If anything goes wrong with mergemaster automatic process then your have
configuration not updated which is almost always fine to boot the system
and fix it. But after etcupdate? Much worse...
I maintain about 30 machines for 2 decades and had problems with
etcupdate many times. I had ti use mergemaster as fall back many times.
Mainly because of etcupdate said "Reference tree to diff against
unavailable" or "No previous tree to compare against, a sane comparison
is not possible.". And sometimes because etcupdate cannot automatically
update many files in /etc/rc.d and manual merging of a lot of files with
"<<<< ==== >>>>" is realy painful while with mergemaster only simple
keyboard shortcuts will solve it.
All of this must be very stressful for beginners.
So beside the update of documentation I really would like to see some
changes to etcupdate workflow where files are modified in temporary
location and moved to destination only if they do not contain any syntax
breaking changes like <<<<, ====, >>>>.
Kind regards
Miroslav Lachman
Agree.

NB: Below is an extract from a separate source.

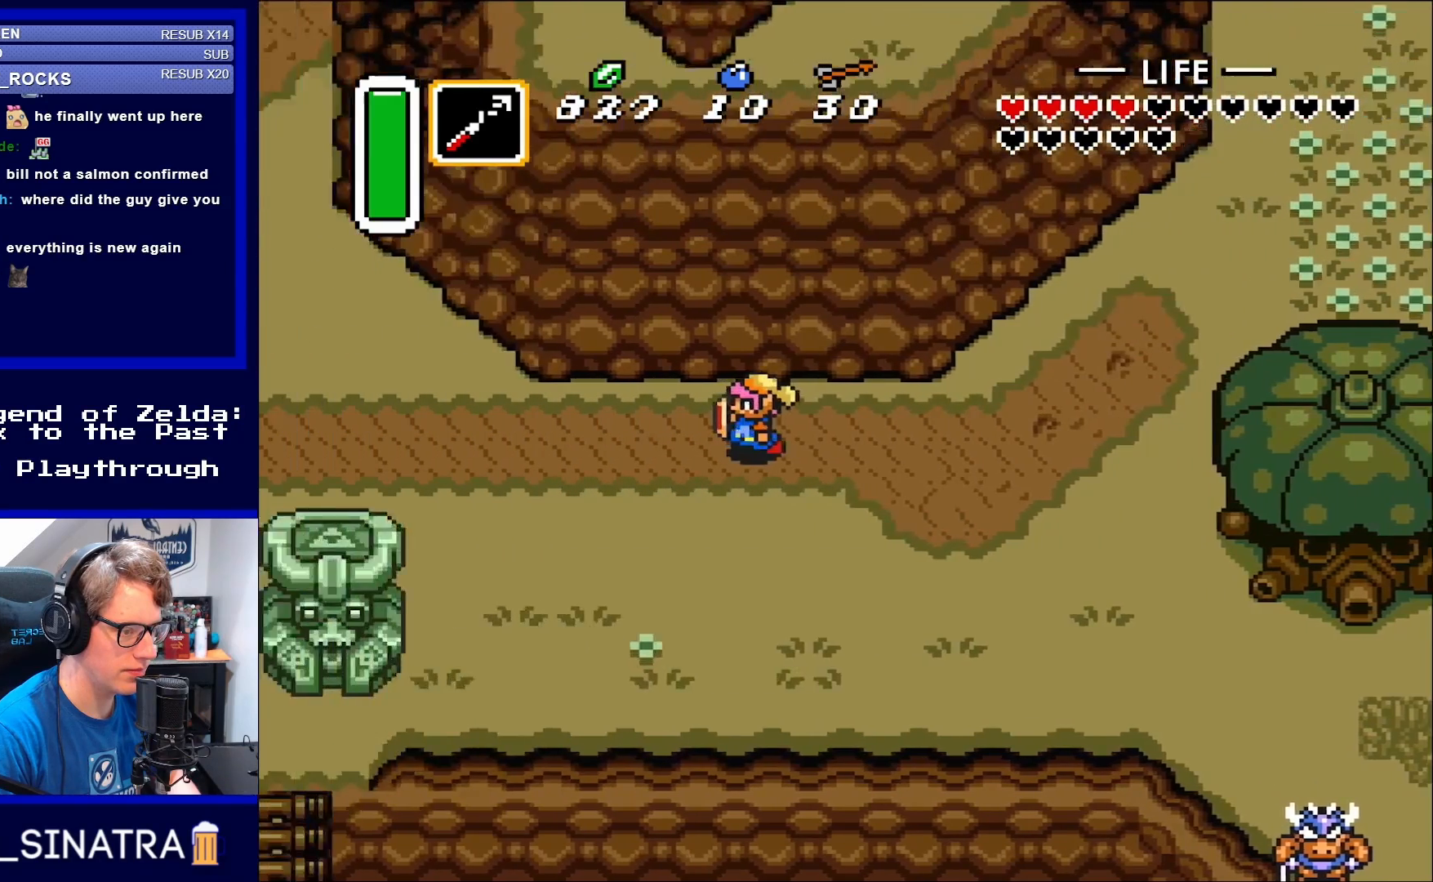
{"buttons": ["DPAD_LEFT"], "events": []}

I fell back to mergemaster this Nov on 13-stable when the /var files
pertaining to etcupdate were all missing current /etc data, and no study of
man etcupdate was clear enough to rectify such a scenario, and suspect my
initial use of etcupdate will or may require a planned reinstall, not having
had to do so since Jan 2004 iirc, [ vs failed hard disk migrations ] and
I am just hoping mergemaster stays in /usr/src and updated
for system changes, even if moved to 'tools' or
something, since its use seems intuitive and much less of a black box.

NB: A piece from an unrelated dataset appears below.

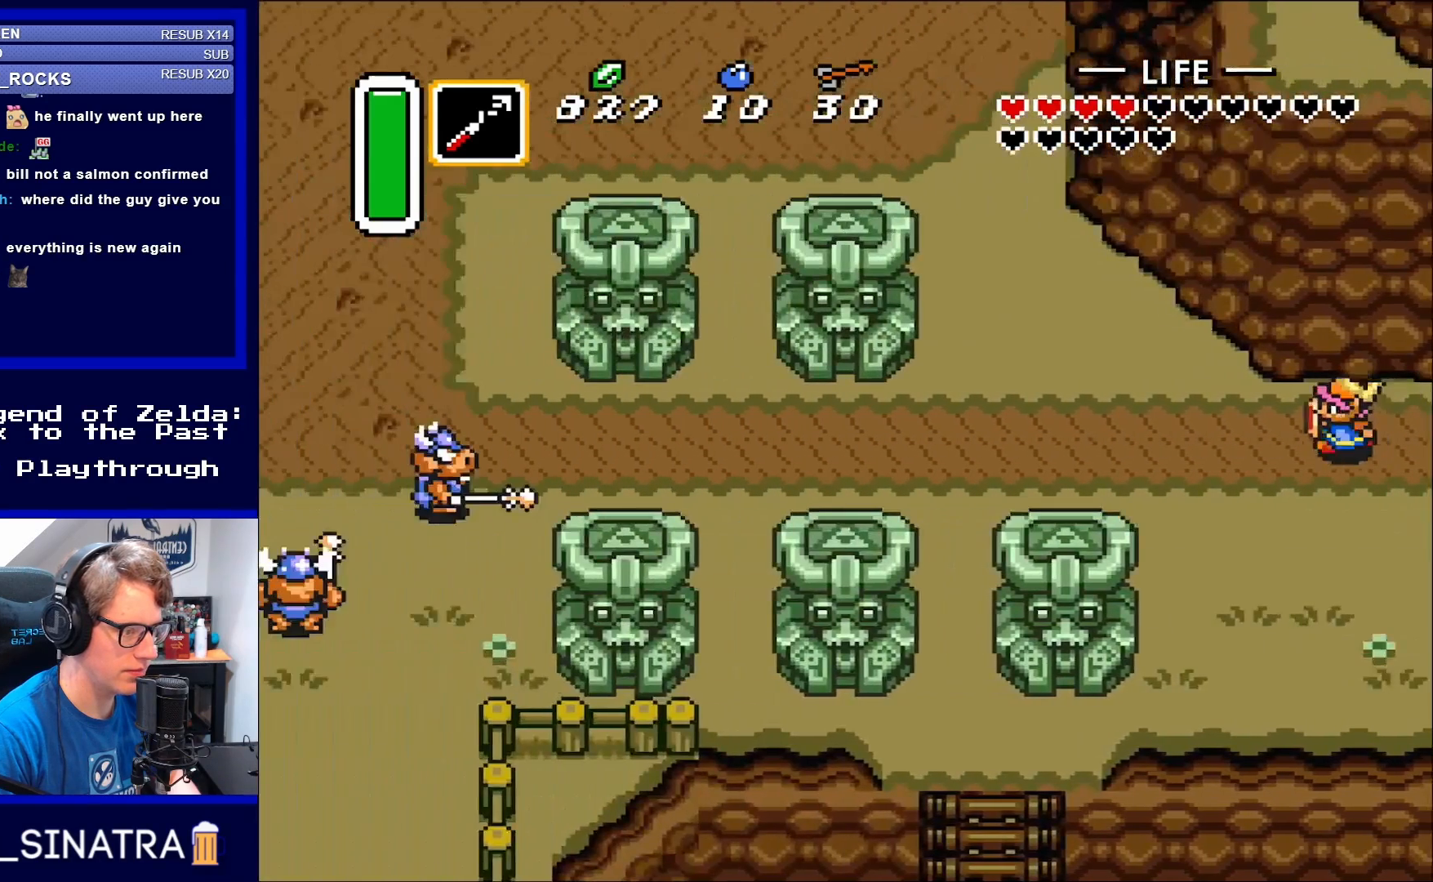
{"buttons": ["DPAD_UP", "DPAD_LEFT"], "events": [[483, "DPAD_UP", "down"]]}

Also, /usr/src/UPDATING still at the bottom emphasizes mergemaster still.
Not sure it's fixed or not (tooo dangerous to try...), -n (dry-run)
option of etcupdate is now quite harmful. Maybe by any commit done in
this april on main (MFC'ed to stable/13 in june).
*I got busy manually checking and applying changes to /etc, and
forgot to file PR.
Doing `etcupdate -n` itself runs OK, but following `etcupdate -B` does
NOT do anything, hence nothing is actually updated.
The only workaround I have is NOT to try dry-run.
Humm.
It would be because the same trees are used for dry-run and actual run.
(Not looked into the code. Just a thought.)
So the new changes always build a temporary tree (vs trying to build
/var/db/etupdate/current in place). For -n it should be that it just
doesn't change /var/db/etcupdate/current at the end, but if it did the
move anyway that would explain the bug you are seeing. That does indeed
look broken. Please file a PR as a reminder for me to fix it.